In line with previous research which have established cross-cultural differences in seafarers with regard to factors such as emotional intelligence [15] and involvement in accidents [40], the findings of the current study show that the European and Filipino seafarers differ in their perception and ratings of important work factors such as safety, leadership, exposure to harassment, and team cohesion. Although some of these differences may be explained by work characteristics such as the fact that Filipino crew members often have longer working periods, actual cross-cultural differences may also play a role. For instance, with regard to team cohesion, a main difference between the European and Asian cultures is that the former is individualistic, whereas the latter is collectivistic [41]. Collectivism is described as a set of meanings and practices that emphasise the relatedness of a person to his or her in-group and, more generally, to the world.

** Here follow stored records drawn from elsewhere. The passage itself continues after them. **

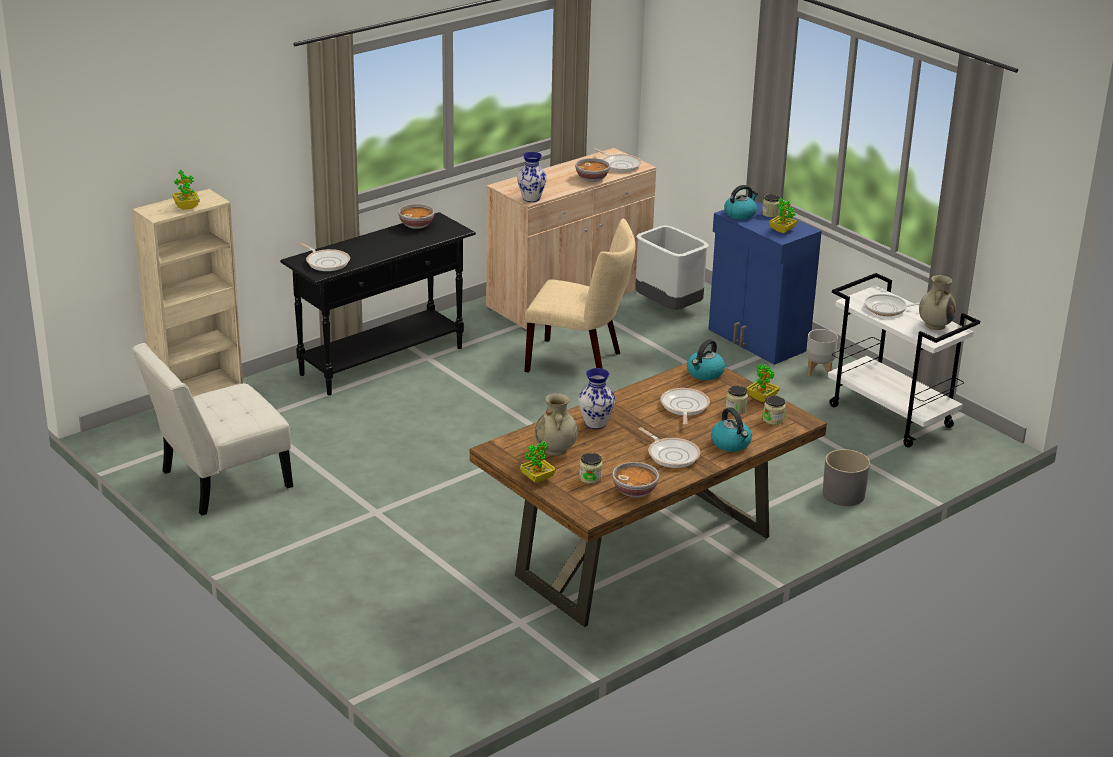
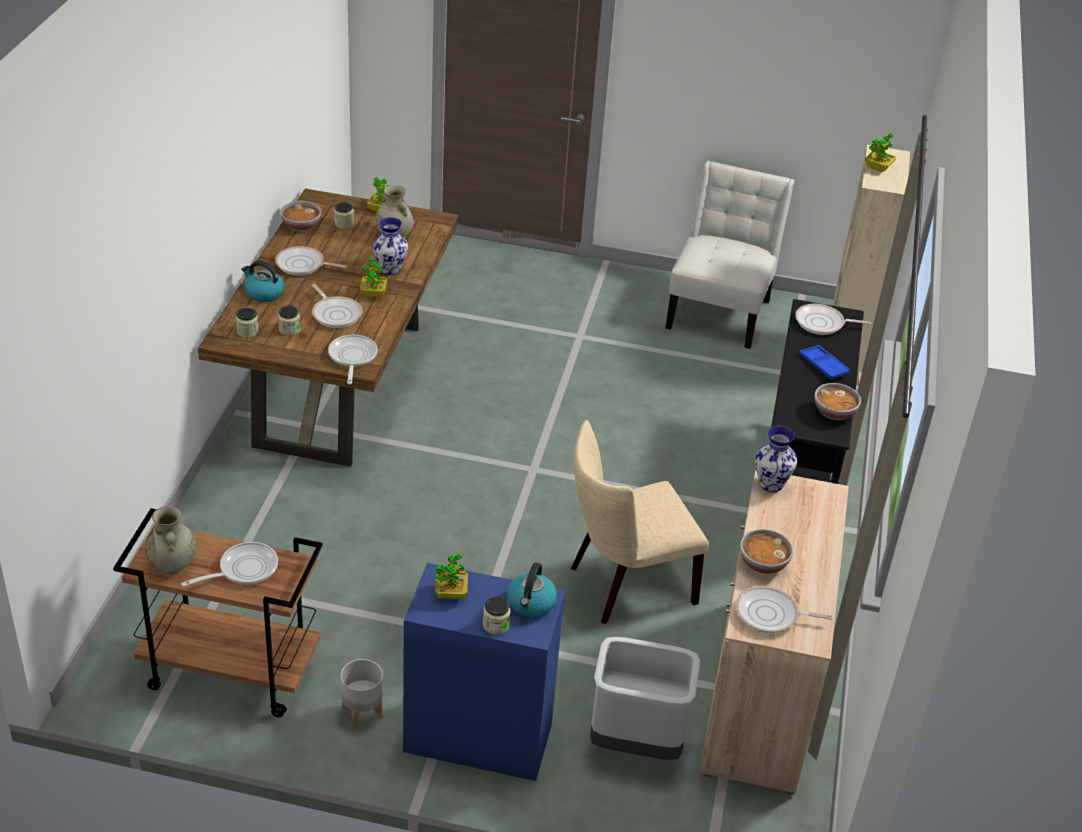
camera: 140 degrees right, 10 degrees up
kettle [687,339,725,380] -> frying pan [328,335,378,385]
potted plant [746,364,779,402] -> potted plant moved to [360,257,387,297]
grey planter [823,449,870,506] -> none
white cart [828,273,980,447] -> brown cart [113,508,323,717]
none -> blue tray [799,345,850,379]

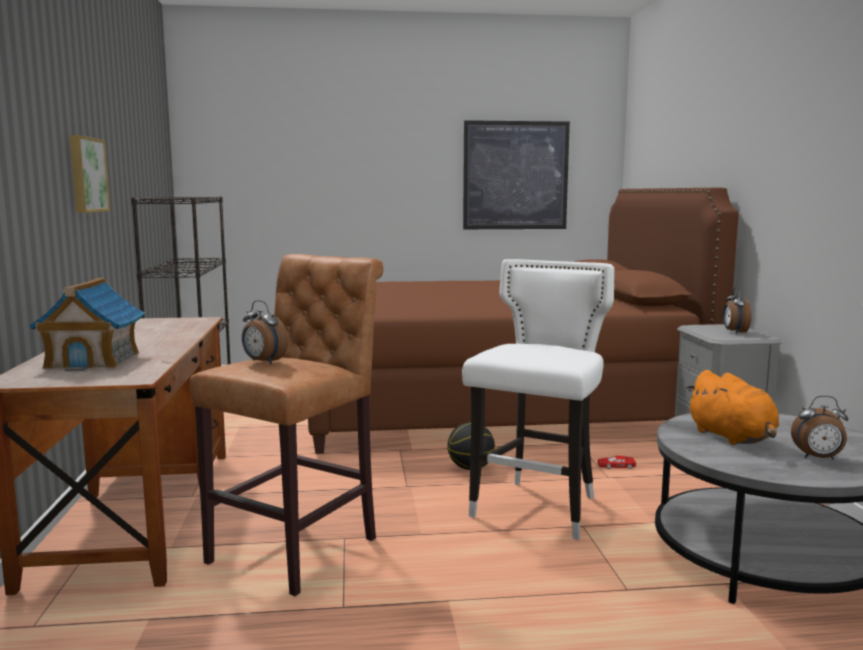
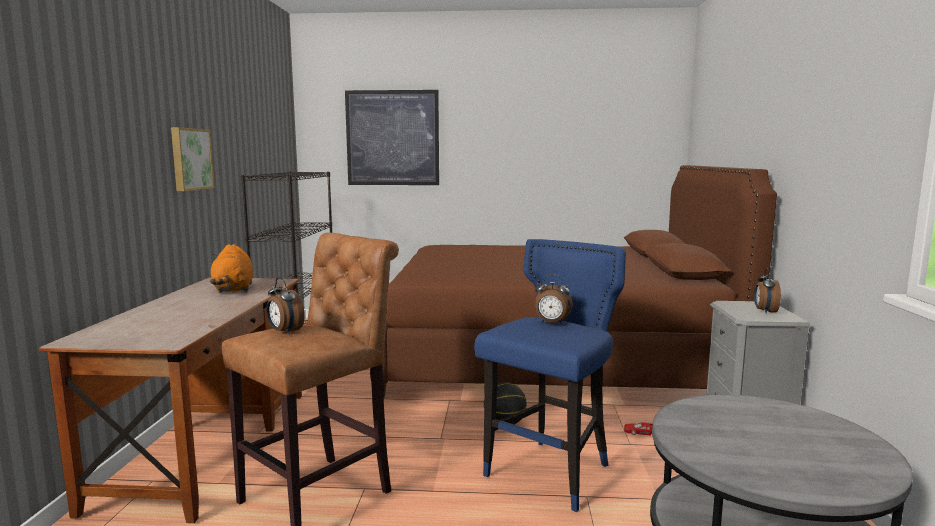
camera: 10 degrees right, 0 degrees up
toy house [29,278,145,371] -> none
white stool [462,259,615,540] -> blue stool [474,239,626,512]
picture [463,120,570,229] -> picture moved to [345,90,439,185]
orange plush toy [686,370,779,445] -> orange plush toy moved to [210,244,253,293]
alarm clock [791,396,848,460] -> alarm clock moved to [535,274,573,325]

Similarly, individualism is a set of meanings and practices that underline the individual as bounded, unique, and independent. Hence, the higher levels of team cohesion may be due to the strong collectivistic orientation among Filipinos.

With regard to methodological implications, a strength of this study is that it is based on a relatively large and randomly drawn sample with an adequate response rate, applying internationally recognised instruments with satisfactory psychometric properties, which strengthen the validity of the findings. Hence, the findings should be generalisable to the larger population, as well as research on work-environment and well-being in general. Still, some caution is needed when interpreting the results from this study. Firstly, the data is based on the self-reports, with common-method variance as a possible problem [42]. Secondly, the data was cross-sectional, which implies that one cannot draw conclusions about causal relationships. Hence, longitudinal studies should be conducted to attain more knowledge about the causality of the relationships between work factors, intentions to leave, and job satisfaction. Although the sample is randomly selected, a problem for the study is that the data are likely to be nested. That is, there are several respondents that are influenced by the same leader. This problem is usually solved by the use of hierarchical linear modeling. However, due to the issues of anonymity and confidentiality in the data collection, it was not possible to acquire the information about work units and their leaders that is needed for hierarchical linear modeling.

CONCLUSIONS

In conclusion, there are many demanding aspects of seafaring such as the inability of employees to leave the worksite, extreme weather conditions, long periods away from home, and motion of the workplace. Some of these are unchangeable and are a reflection of the nature of the domain, whereas others are possible to modify and adjust. Hence, the identification of important job demands and resources can be used as a basis for modifying, supplementing, and introducing new strategies or interventions to reduce the negative impact these factors have on the well-being of the individual seafarer [16]. In the present study, we have shown that job satisfaction and intentions to leave among seafarers are related to physical and psychosocial factors in the working environment, and especially, safety perceptions, job demands, and team cohesion. Hence, the findings support occupational stress models which emphasise the importance of situational factors in the understanding of well-being among the workers. Yet, following a social interactionist perspective, no comprehensive model of workplace well-being would be satisfactory without including also personality and individual differences among the employees. Consequently, a challenge for future studies is to examine the impact of individual stress resistance factors, such as personality traits, hardiness, and psychological capital. Furthermore, the established differences with regard to work environment factors and well-being between the European and Filipino seafarers suggest that cross-cultural differences should be taken into consideration in upcoming research in the maritime industry.